Heuristic:Triton inference server Server Concurrency Throughput Rule
| Knowledge Sources | |
|---|---|
| Domains | Optimization, Inference_Serving |
| Last Updated | 2026-02-13 17:00 GMT |
Overview
The 2x rule for setting optimal request concurrency: maximum throughput is achieved at concurrency = 2 * max_batch_size * model_instance_count.
Description
When benchmarking Triton with Performance Analyzer (perf_analyzer), there are two simple rules for setting request concurrency that reliably predict optimal throughput and minimum latency configurations. These rules apply when perf_analyzer runs on the same system as Triton (eliminating network latency as a variable).
The first rule establishes the minimum latency configuration. The second rule provides the concurrency setting that saturates the GPU pipeline for maximum throughput.
Usage
Use this heuristic when running perf_analyzer to benchmark model serving performance. Apply the minimum latency rule to establish a baseline, then the maximum throughput rule to find the optimal operating point.
The Insight (Rule of Thumb)
- Rule 1 (Minimum Latency): Set concurrency to 1, disable the dynamic batcher, and use 1 model instance.
- Rule 2 (Maximum Throughput): Set concurrency to 2 * <max_batch_size> * <model_instance_count>.
- Example: For max_batch_size=4 with 1 instance: concurrency = 2 * 4 * 1 = 8
- Example: For max_batch_size=4 with 2 instances: concurrency = 2 * 4 * 2 = 16
- Trade-off: Minimum latency leaves GPU underutilized. Maximum throughput increases per-request latency but processes far more requests per second.
Reasoning
The factor of 2 in the throughput rule ensures that while one batch is being computed on the GPU, the next batch is being assembled and its data is being transferred. This keeps the GPU pipeline full with no idle gaps between batches.

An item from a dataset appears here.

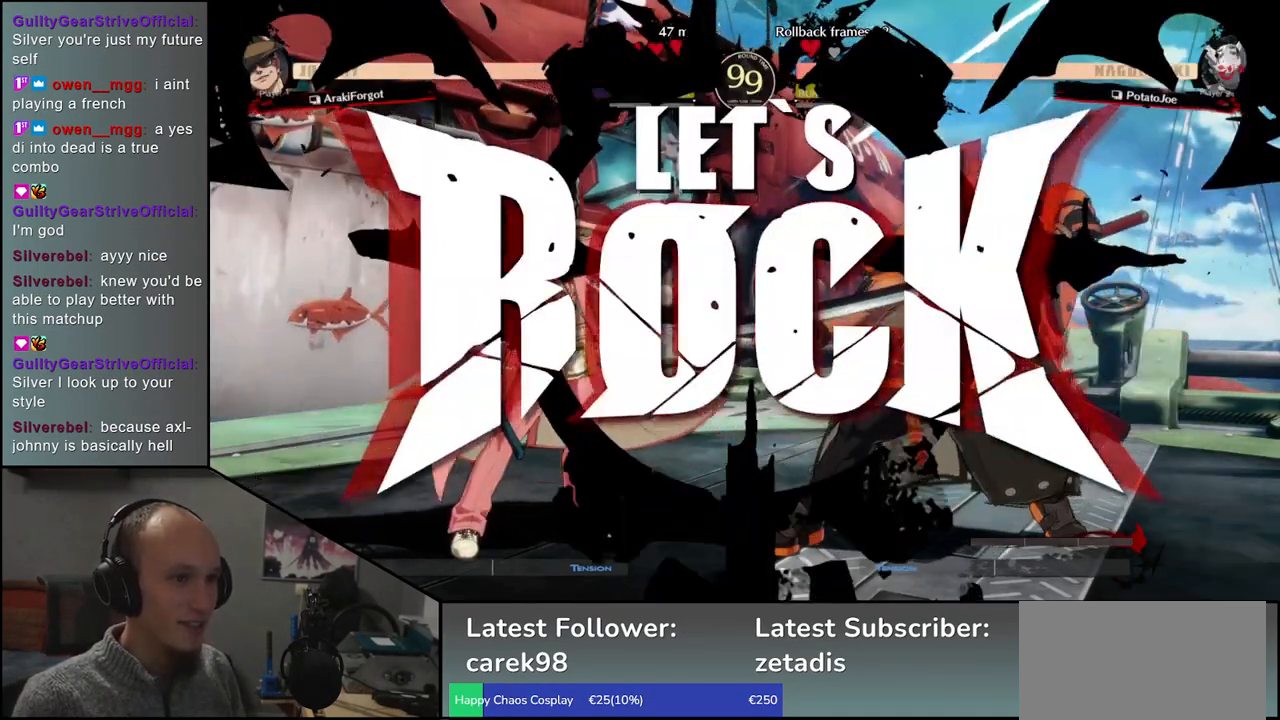
{"buttons": [], "left_stick": "right", "events": [[67, "left_stick", "down"], [167, "left_stick", "left"], [200, "SQUARE", "down"], [283, "left_stick", "center"], [300, "SQUARE", "up"], [433, "left_stick", "right"]]}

With concurrency = 1, Triton is idle during the round-trip time between sending a response and receiving the next request. Concurrency = 2 hides this communication latency. Beyond that, additional concurrency fills batches more completely.
Empirical evidence from docs/user_guide/optimization.md:128-145:
# Using the 2x rule: max_batch_size=4, instances=1 -> concurrency=8
$ perf_analyzer -m inception_onnx --percentile=95 --concurrency-range 8
...
Concurrency: 8, throughput: 267.8 infer/sec, latency 35590 usec
This matches the throughput found by sweeping concurrency 1-8, confirming the rule works as a shortcut.